The timeline is closer to where American citizens can no longer apply for relief under the Offshore Disclosure Program (OVDP). The OVDP, which has been running for 10 years, is due to shut down on Sep. 28.
We have spoken in the past about the consequences that face taxpayers who do not take advantage of the OVDP. But after it shuts down, there is a chance that more and more citizens with offshore accounts will face civil penalties and even criminal prosecution.
What are the penalties for offshore reporting violations?
To begin with, offshore reporting requirements apply to anyone with over $10,000 in offshore accounts. The IRS has six years to investigate a matter if it suspects noncompliance.
However, the six-year statute of limitations only applies if there are no allegations of tax fraud. If the IRS suspects the involvement of tax fraud, there is no statute of limitations. This means the IRS can continue to pursue you for such a matter for the remainder of your life.
The penalties you face are severe. A failure to report can result in a significant accuracy-related penalty and a civil fraud penalty which could eat up a large portion of your assets.
But the penalties for filing a false tax return are even worse. It could mean a fine of $250,000 and a felony conviction leading to five-years imprisonment.

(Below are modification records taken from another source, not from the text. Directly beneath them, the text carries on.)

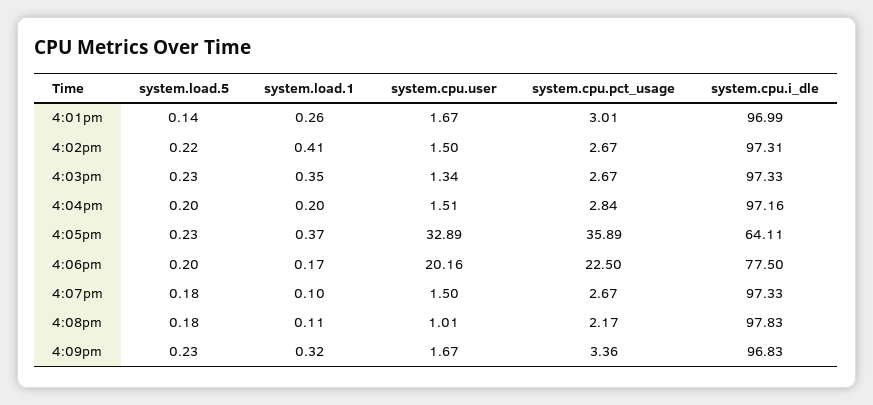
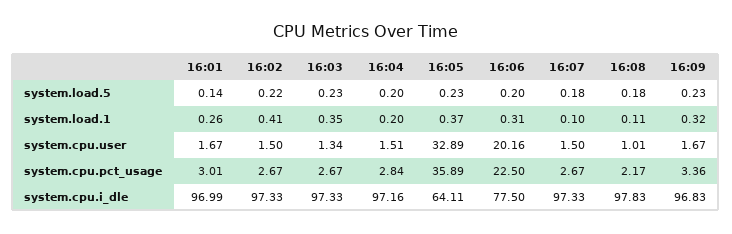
  {
    "system.load.5": {
      "4:01pm": 0.14,
      "4:02pm": 0.22,
      "4:03pm": 0.23,
      "4:04pm": 0.2,
      "4:05pm": 0.23,
      "4:06pm": 0.2,
      "4:07pm": 0.18,
      "4:08pm": 0.18,
      "4:09pm": 0.23
    },
    "system.load.1": {
      "4:01pm": 0.26,
      "4:02pm": 0.41,
      "4:03pm": 0.35,
      "4:04pm": 0.2,
      "4:05pm": 0.37,
-     "4:06pm": 0.17,
+     "4:06pm": 0.31,
      "4:07pm": 0.1,
      "4:08pm": 0.11,
      "4:09pm": 0.32
    },
    "system.cpu.user": {
      "4:01pm": 1.67,
      "4:02pm": 1.5,
      "4:03pm": 1.34,
      "4:04pm": 1.51,
      "4:05pm": 32.89,
      "4:06pm": 20.16,
      "4:07pm": 1.5,
      "4:08pm": 1.01,
      "4:09pm": 1.67
    },
    "system.cpu.pct_usage": {
      "4:01pm": 3.01,
      "4:02pm": 2.67,
      "4:03pm": 2.67,
      "4:04pm": 2.84,
      "4:05pm": 35.89,
      "4:06pm": 22.5,
      "4:07pm": 2.67,
      "4:08pm": 2.17,
      "4:09pm": 3.36
    },
    "system.cpu.i_dle": {
      "4:01pm": 96.99,
-     "4:02pm": 97.31,
+     "4:02pm": 97.33,
      "4:03pm": 97.33,
      "4:04pm": 97.16,
      "4:05pm": 64.11,
      "4:06pm": 77.5,
      "4:07pm": 97.33,
      "4:08pm": 97.83,
      "4:09pm": 96.83
    }
  }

At least until the OVDP closes, taxpayers can take advantage of this program and avail themselves of a certain amount of relief. Taxpayers can use the OVDP to avoid the application of certain penalties.
How to avoid penalties?
It is important to understand your options when it comes to offshore reporting requirements and what you can do when charged with noncompliance. Unfortunately, the requirements are complex. A skilled tax attorney can help you figure out what steps to take. The penalties are too severe to not take such charges seriously.